Source records section start

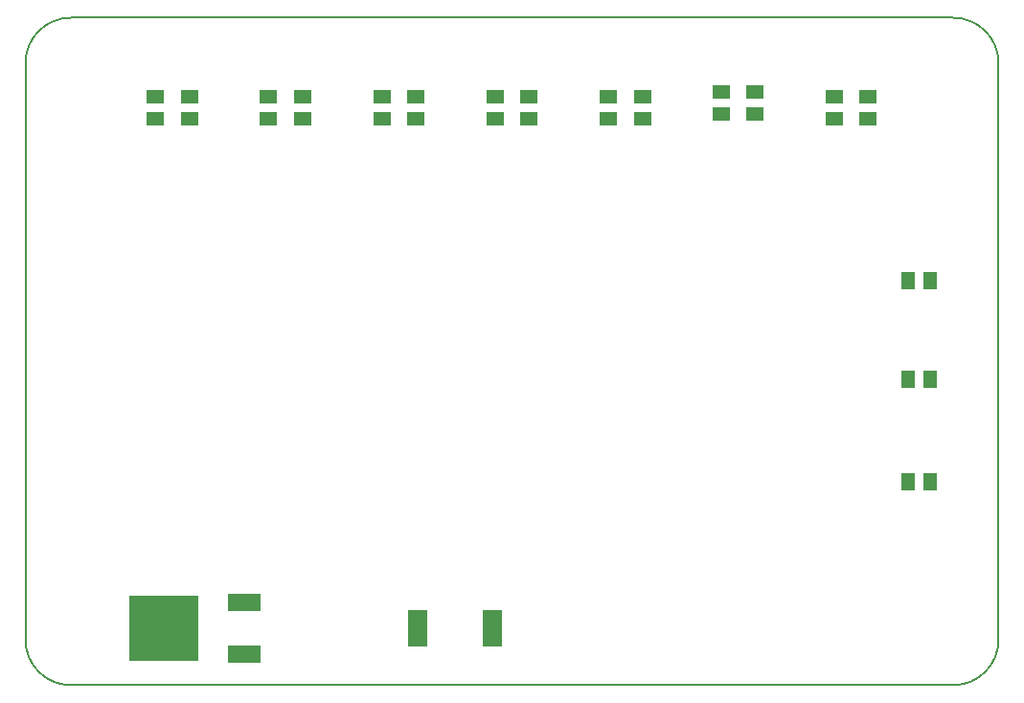
<source format=gbp>
G04*
G04 #@! TF.GenerationSoftware,Altium Limited,Altium Designer,24.4.1 (13)*
G04*
G04 Layer_Color=128*
%FSLAX44Y44*%
%MOMM*%
G71*
G04*
G04 #@! TF.SameCoordinates,63E37870-44FF-48FD-8248-C193DD5CA91D*
G04*
G04*
G04 #@! TF.FilePolarity,Positive*
G04*
G01*
G75*
%ADD10C,0.2000*%
%ADD35R,1.3000X1.5000*%
%ADD36R,1.7780X3.2000*%
%ADD37R,3.0000X1.6000*%
%ADD38R,6.2000X5.8000*%
%ADD39R,1.5000X1.3000*%
D10*
X1895856Y1164458D02*
G03*
X1935856Y1124458I40000J0D01*
G01*
Y1714458D02*
G03*
X1895856Y1674458I0J-40000D01*
G01*
X2755856D02*
G03*
X2715856Y1714458I-40000J0D01*
G01*
Y1124458D02*
G03*
X2755856Y1164458I0J40000D01*
G01*
X1935856Y1714458D02*
X2715856Y1714458D01*
X1935856Y1124458D02*
X2715856Y1124458D01*
X1895856Y1674458D02*
X1895856Y1164458D01*
X2755856Y1674458D02*
X2755856Y1164458D01*
D35*
X2676106Y1481958D02*
D03*
X2695606D02*
D03*
X2676106Y1394458D02*
D03*
X2695606D02*
D03*
X2676106Y1304458D02*
D03*
X2695606D02*
D03*
D36*
X2242836Y1174458D02*
D03*
X2308876D02*
D03*
D37*
X2088856Y1151608D02*
D03*
Y1197308D02*
D03*
D38*
X2017956Y1174458D02*
D03*
D39*
X2010756Y1624708D02*
D03*
Y1644208D02*
D03*
X2040856Y1644208D02*
D03*
Y1624708D02*
D03*
X2110756Y1624708D02*
D03*
Y1644208D02*
D03*
X2141006Y1644208D02*
D03*
Y1624708D02*
D03*
X2210756Y1624708D02*
D03*
Y1644208D02*
D03*
X2241006Y1644208D02*
D03*
Y1624708D02*
D03*
X2311006Y1624708D02*
D03*
Y1644208D02*
D03*
X2340756Y1644208D02*
D03*
Y1624708D02*
D03*
X2410756Y1624708D02*
D03*
Y1644208D02*
D03*
X2441006Y1644208D02*
D03*
Y1624708D02*
D03*
X2510756Y1629708D02*
D03*
Y1649208D02*
D03*
X2540756Y1649208D02*
D03*
Y1629708D02*
D03*
X2610756Y1624708D02*
D03*
Y1644208D02*
D03*
X2640756Y1644208D02*
D03*
Y1624708D02*
D03*
M02*

</source>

Source records section end

What the task asks – For the data above, return an exact copy that contains no pictures.

Reply –
<source format=gbp>
G04*
G04 #@! TF.GenerationSoftware,Altium Limited,Altium Designer,24.4.1 (13)*
G04*
G04 Layer_Color=128*
%FSLAX44Y44*%
%MOMM*%
G71*
G04*
G04 #@! TF.SameCoordinates,63E37870-44FF-48FD-8248-C193DD5CA91D*
G04*
G04*
G04 #@! TF.FilePolarity,Positive*
G04*
G01*
G75*
%ADD10C,0.2000*%
%ADD35R,1.3000X1.5000*%
%ADD36R,1.7780X3.2000*%
%ADD37R,3.0000X1.6000*%
%ADD38R,6.2000X5.8000*%
%ADD39R,1.5000X1.3000*%
D10*
X1895856Y1164458D02*
G03*
X1935856Y1124458I40000J0D01*
G01*
Y1714458D02*
G03*
X1895856Y1674458I0J-40000D01*
G01*
X2755856D02*
G03*
X2715856Y1714458I-40000J0D01*
G01*
Y1124458D02*
G03*
X2755856Y1164458I0J40000D01*
G01*
X1935856Y1714458D02*
X2715856Y1714458D01*
X1935856Y1124458D02*
X2715856Y1124458D01*
X1895856Y1674458D02*
X1895856Y1164458D01*
X2755856Y1674458D02*
X2755856Y1164458D01*
D35*
X2676106Y1481958D02*
D03*
X2695606D02*
D03*
X2676106Y1394458D02*
D03*
X2695606D02*
D03*
X2676106Y1304458D02*
D03*
X2695606D02*
D03*
D36*
X2242836Y1174458D02*
D03*
X2308876D02*
D03*
D37*
X2088856Y1151608D02*
D03*
Y1197308D02*
D03*
D38*
X2017956Y1174458D02*
D03*
D39*
X2010756Y1624708D02*
D03*
Y1644208D02*
D03*
X2040856Y1644208D02*
D03*
Y1624708D02*
D03*
X2110756Y1624708D02*
D03*
Y1644208D02*
D03*
X2141006Y1644208D02*
D03*
Y1624708D02*
D03*
X2210756Y1624708D02*
D03*
Y1644208D02*
D03*
X2241006Y1644208D02*
D03*
Y1624708D02*
D03*
X2311006Y1624708D02*
D03*
Y1644208D02*
D03*
X2340756Y1644208D02*
D03*
Y1624708D02*
D03*
X2410756Y1624708D02*
D03*
Y1644208D02*
D03*
X2441006Y1644208D02*
D03*
Y1624708D02*
D03*
X2510756Y1629708D02*
D03*
Y1649208D02*
D03*
X2540756Y1649208D02*
D03*
Y1629708D02*
D03*
X2610756Y1624708D02*
D03*
Y1644208D02*
D03*
X2640756Y1644208D02*
D03*
Y1624708D02*
D03*
M02*

</source>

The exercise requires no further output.